**ЗАДАНИЯ**
• a. Что, согласно отрывку о святыне, пробуждает в человеке смирение и раскаяние в собственной материализации?
• b. Продолжите, пожалуйста, отрывок о святыне после его последнего предложения.
#### ОТРЫВОК
Благоговение перед Тайной
Невзирая на присутствие аспектов Священного во всех без исключения сторонах жизни, в традиционных религиях обязательно выделяется понятие святыни как некой промежуточной инстанции между мирами земным и небесным. Святыня либо недоступна простому человеку, либо доступна при условии совершения им серьёзной работы над собой. Но даже и в этом случае подчёркивается, что прикосновение к святыне есть результат милосердия Бога к человеку. Без этого осознания прикосновение к святыне может погубить материальное существо из-за разницы между мирами: святыня есть «небо на земле» (прикоснуться к нему могут только «небесные» или «почти небесные»), простой человек, как правило, закоснел в материальной сфере и не чает из неё выбраться. И именно Святое, Тайна, пробуждает в человеке смирение и раскаяние в собственной материализации и стремление выбраться из этого состояния определёнными знаковыми действиями. Тайна и святыня порождают жажду преодоления материального мира. Именно эта сторона Традиции показывает её живой силой, а не отвлечённой схемой.
########
#### ИСХОДНЫЕ МАТЕРИАЛЫ
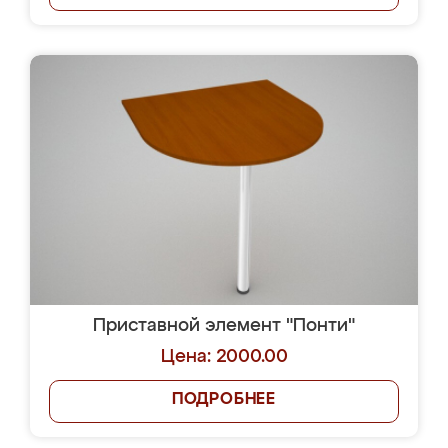
Приставной элемент "Понти"
Цена: 2000.00
ПОДРОБНЕЕ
########
**РАЗОБРАННЫЕ ЗАДАЧИ**
• a. Святое, Тайна.

• b.
Библер подчёркивает особое значение системы запретов в Традиции. Запрет есть указание на Святое, призыв к подготовке перед встречей с Ним. Благоговение же — особая ответная плата человека при касании Священного, это способ подготовки и настроя [28; 736]. Р.Отто отдавал этому компоненту Священного первенство в самом определении Священного [8; 29], что мне кажется не вполне верным: «первенства» в ступенях манифестации Священного быть не может, поскольку Священное самоцентрично, полноценно и не зависит от каких-то действий или настроений со стороны человека. Однако Отто отметил важнейший компонент — человеческое переживание является частью самой структуры Священного, но не абстрактно-единичной психики. Таким образом, испытывая трепет, восторг, благочестивый страх, человек воздаёт Священному то, что примордиально уже получено от Него. Так обеспечивается состояние, которое Отцами Церкви названо синергией [29] — сотрудничеством человека с Богом. Согласно христианской философии, обращаясь к Богу, человек лишь воздаёт Богу то, что получено от Него, причём силы для этого возвращения человек также получает от Бога, а не из какого-то внутреннего источника [30; 77,78]. Словами Виталия Аверьянова этот процесс «представляет собой и сами корни, и процесс корневого питания растения» [31; 44].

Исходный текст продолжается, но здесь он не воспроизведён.